- EXERCISE BRIEF
Answer these questions about the article below on EU and US artificial intelligence guidelines:
1. On what date will the third EU-US Trade and Technology Council meeting take place?
2. Which body has the US instructed to draw up voluntary guidelines for the development of AI products?
3. At which organization is Risto Uuk a policy researcher?

EU hopes to build aligned guidelines on artificial intelligence with US

22 Nov 2022 | News

Competition commissioner Margrethe Vestager aims to create a ‘transatlantic space for trustworthy AI’, giving companies a single set of rules to follow. But some fear the EU and the US are still too far apart in their approach to see eye-to-eye on the technology

Vestager

European Competition Commissioner Margrethe Vestager. Photo: Radikale Venstre / Flickr

Brussels and Washington can create a common space for trustworthy AI so that companies can comply with both EU and US artificial intelligence guidelines by applying a single set of rules, the EU’s competition commissioner has said.

Margrethe Vestager’s remarks, made in advance of the third EU-US Trade and Technology Council (TTC) meeting, which will take place on December 5, go further than ever before in aiming to align rules over the technology.

Speaking in Brussels on 21 November, she said that progress made by the EU and US should “pave the way for a transatlantic sort of space for trustworthy AI.”

If the US and EU can agree on a common rulebook for AI it would become the de facto global standard, given the weight of the two economies.

But Brussels and Washington have taken very different approaches so far. The institutions of the EU are currently formulating the AI Act, binding legislation that would outlaw certain uses of AI, such as realtime facial recognition in public spaces.

Meanwhile the US, which along with China boasts the tech giants capable of developing leading edge AI systems, has instructed the National Institute of Standards and Technology (NIST) to draw up voluntary guidelines to direct industry in the development of AI products.

In October the White House launched another plank to the US’s AI strategy: an AI Bill of Rights, setting out non-binding principles, to protect the public from unsafe and ineffective systems, algorithmic discrimination, privacy breaches, and unexplained decisions. They also guarantee an opt out so users can talk to a human instead.

Vestager thinks it will be possible to align the EU’s AI Act and the US’s AI Bill of Rights.

“When you look at legislation […] made in each jurisdiction, you will see that there is quite a lot of scope for having common guidelines, a common view as to how to make this work in the real world,” she said. “Take our AI Act, which is in the process, and the AI Bill of Rights of the US, I think here you'd find very aligned approaches in the way that we're thinking about this.”

Under the auspices of the TTC, “We are trying to achieve that one can comply on both sides [of the Atlantic] at the same time, by applying one single set of tools, for ease of knowing that you actually do comply,” Vestager said. This would enable more transatlantic trade and investment, by creating a large AI market.

Rules versus principles

But there is scepticism that the transatlantic gulf over AI can be bridged, at least any time soon.

“We don't see a lot of overlap between the AI Act in the EU and the AI Bill of Rights of the US. The AI Act is a comprehensive legislation, the Bill of Rights is a set of principles,” said Risto Uuk, a policy researcher at the Future of Life Institute.

However, there is more potential for alignment between the EU’s AI Act and the guidelines developed by NIST, Uuk said. Earlier this year, the institute mapped out commonalities between them.

- DATA UNDER STUDY
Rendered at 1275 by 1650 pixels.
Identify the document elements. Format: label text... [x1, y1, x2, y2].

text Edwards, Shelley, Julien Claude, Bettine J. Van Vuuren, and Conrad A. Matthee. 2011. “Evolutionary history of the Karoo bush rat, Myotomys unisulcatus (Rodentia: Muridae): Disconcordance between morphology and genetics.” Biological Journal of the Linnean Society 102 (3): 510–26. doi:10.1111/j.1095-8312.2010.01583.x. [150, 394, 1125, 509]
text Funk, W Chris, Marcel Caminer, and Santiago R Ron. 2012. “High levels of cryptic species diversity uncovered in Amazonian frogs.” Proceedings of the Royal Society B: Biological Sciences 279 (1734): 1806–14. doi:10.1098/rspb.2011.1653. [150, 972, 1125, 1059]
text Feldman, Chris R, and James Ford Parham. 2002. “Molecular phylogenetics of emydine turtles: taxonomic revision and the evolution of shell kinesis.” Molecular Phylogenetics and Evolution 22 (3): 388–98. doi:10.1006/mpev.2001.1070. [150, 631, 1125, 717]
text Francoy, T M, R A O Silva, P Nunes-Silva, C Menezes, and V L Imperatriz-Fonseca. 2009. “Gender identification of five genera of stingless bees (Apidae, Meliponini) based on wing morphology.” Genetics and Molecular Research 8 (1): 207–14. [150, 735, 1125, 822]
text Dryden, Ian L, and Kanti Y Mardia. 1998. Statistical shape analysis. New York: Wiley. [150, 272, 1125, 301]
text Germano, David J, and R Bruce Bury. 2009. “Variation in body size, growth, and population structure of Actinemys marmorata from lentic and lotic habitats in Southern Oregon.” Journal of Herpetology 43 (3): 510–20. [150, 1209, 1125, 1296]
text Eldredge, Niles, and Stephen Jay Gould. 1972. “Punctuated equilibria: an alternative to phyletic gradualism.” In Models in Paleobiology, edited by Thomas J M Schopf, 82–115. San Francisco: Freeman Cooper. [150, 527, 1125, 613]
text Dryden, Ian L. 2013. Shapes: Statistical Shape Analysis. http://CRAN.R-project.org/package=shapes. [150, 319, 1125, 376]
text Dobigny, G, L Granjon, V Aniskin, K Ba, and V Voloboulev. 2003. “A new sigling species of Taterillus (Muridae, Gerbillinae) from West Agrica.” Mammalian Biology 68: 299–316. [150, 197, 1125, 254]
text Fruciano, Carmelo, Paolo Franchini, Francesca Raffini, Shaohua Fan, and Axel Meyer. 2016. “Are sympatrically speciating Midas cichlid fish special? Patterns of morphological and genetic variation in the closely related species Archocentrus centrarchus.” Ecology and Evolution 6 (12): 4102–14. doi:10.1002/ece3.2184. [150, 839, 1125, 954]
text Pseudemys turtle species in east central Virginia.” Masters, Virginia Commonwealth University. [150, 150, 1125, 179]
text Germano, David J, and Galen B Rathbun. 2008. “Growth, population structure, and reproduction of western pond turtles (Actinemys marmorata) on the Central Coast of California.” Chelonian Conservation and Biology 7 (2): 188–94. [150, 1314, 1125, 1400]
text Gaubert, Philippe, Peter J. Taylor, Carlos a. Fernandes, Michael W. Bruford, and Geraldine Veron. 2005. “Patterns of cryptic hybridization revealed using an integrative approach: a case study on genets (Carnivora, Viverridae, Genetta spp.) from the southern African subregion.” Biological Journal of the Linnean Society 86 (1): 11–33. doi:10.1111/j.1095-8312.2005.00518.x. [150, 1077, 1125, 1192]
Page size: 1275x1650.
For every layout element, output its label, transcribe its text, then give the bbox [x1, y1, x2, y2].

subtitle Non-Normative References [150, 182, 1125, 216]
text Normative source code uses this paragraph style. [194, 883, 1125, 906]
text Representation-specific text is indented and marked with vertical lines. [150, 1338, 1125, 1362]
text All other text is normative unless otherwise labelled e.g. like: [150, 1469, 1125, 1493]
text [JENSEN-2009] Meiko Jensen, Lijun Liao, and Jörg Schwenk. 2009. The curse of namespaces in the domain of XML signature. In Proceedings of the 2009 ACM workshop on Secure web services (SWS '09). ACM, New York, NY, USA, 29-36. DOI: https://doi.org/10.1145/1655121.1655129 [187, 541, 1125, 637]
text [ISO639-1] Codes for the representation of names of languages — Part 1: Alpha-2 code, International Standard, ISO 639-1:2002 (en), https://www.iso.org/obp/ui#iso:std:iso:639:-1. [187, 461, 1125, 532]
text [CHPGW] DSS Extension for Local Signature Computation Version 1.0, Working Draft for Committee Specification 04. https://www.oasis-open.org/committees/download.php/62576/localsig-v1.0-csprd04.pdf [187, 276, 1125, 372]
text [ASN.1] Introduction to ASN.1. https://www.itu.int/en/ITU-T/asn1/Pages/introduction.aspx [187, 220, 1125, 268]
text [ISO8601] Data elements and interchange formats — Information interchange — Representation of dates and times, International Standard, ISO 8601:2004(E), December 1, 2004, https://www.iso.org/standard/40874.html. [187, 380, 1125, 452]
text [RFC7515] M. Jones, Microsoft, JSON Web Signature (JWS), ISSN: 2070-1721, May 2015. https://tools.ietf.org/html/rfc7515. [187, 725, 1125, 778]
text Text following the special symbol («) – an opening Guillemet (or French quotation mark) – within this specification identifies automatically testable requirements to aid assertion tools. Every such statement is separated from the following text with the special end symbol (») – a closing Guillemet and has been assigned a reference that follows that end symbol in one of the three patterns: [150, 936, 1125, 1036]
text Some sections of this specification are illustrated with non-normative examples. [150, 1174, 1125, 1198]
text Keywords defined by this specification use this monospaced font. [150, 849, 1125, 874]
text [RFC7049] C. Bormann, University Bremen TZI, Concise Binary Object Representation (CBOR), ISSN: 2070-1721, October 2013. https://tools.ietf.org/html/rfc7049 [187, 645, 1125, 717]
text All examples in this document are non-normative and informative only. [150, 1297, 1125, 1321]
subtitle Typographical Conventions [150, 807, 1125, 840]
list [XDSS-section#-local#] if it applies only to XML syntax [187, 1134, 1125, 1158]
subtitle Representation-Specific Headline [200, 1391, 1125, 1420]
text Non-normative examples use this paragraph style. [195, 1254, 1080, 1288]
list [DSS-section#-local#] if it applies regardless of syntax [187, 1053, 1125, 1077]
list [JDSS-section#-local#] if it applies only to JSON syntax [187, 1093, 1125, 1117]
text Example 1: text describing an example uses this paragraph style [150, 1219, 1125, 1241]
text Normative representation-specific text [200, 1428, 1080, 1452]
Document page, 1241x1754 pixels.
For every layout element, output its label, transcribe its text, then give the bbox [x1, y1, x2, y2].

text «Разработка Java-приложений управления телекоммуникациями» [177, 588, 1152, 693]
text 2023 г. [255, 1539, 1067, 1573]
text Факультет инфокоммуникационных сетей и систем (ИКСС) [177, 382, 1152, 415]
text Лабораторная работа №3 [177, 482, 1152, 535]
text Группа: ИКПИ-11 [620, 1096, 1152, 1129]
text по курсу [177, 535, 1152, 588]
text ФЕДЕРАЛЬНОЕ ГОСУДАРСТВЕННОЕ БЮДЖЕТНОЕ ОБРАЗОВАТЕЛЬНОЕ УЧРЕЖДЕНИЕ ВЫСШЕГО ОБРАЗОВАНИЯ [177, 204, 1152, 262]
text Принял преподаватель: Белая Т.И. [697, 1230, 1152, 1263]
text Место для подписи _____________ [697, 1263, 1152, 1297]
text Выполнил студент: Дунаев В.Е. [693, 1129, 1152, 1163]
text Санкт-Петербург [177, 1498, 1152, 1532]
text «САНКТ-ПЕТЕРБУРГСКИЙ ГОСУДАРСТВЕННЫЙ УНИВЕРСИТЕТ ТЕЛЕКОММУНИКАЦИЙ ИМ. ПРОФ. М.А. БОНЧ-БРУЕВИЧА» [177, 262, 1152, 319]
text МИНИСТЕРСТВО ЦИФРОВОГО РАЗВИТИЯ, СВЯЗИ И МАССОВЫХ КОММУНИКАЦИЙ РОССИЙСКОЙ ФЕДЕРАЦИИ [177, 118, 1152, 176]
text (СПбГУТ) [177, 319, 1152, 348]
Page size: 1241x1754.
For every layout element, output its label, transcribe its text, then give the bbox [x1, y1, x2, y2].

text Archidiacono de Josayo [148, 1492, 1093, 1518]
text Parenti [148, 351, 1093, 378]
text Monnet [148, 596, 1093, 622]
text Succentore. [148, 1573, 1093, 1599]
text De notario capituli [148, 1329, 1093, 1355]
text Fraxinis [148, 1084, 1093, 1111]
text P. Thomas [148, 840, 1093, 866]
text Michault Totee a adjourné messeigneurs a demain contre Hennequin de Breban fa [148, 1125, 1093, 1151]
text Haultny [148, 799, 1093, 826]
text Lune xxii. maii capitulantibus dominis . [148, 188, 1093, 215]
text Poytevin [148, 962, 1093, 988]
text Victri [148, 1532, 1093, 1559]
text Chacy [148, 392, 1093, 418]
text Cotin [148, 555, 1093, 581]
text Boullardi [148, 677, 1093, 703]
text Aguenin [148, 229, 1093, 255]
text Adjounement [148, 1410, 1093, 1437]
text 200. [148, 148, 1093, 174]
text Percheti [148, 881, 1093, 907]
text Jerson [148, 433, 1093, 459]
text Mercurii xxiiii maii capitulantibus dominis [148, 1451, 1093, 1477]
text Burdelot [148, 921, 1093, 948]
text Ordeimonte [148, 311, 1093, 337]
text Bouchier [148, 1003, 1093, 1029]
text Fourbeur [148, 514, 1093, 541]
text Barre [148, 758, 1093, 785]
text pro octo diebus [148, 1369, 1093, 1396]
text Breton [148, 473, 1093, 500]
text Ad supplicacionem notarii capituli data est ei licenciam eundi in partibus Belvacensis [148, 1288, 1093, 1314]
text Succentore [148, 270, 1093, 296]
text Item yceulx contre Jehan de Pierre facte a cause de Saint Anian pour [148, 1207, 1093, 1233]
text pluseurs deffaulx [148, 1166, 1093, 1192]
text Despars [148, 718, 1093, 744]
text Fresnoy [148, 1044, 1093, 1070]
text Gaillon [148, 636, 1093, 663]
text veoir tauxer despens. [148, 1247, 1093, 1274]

- RESULT OF THIS EXERCISE
1. December 5
2. The National Institute of Standards and Technology (NIST)
3. The Future of Life Institute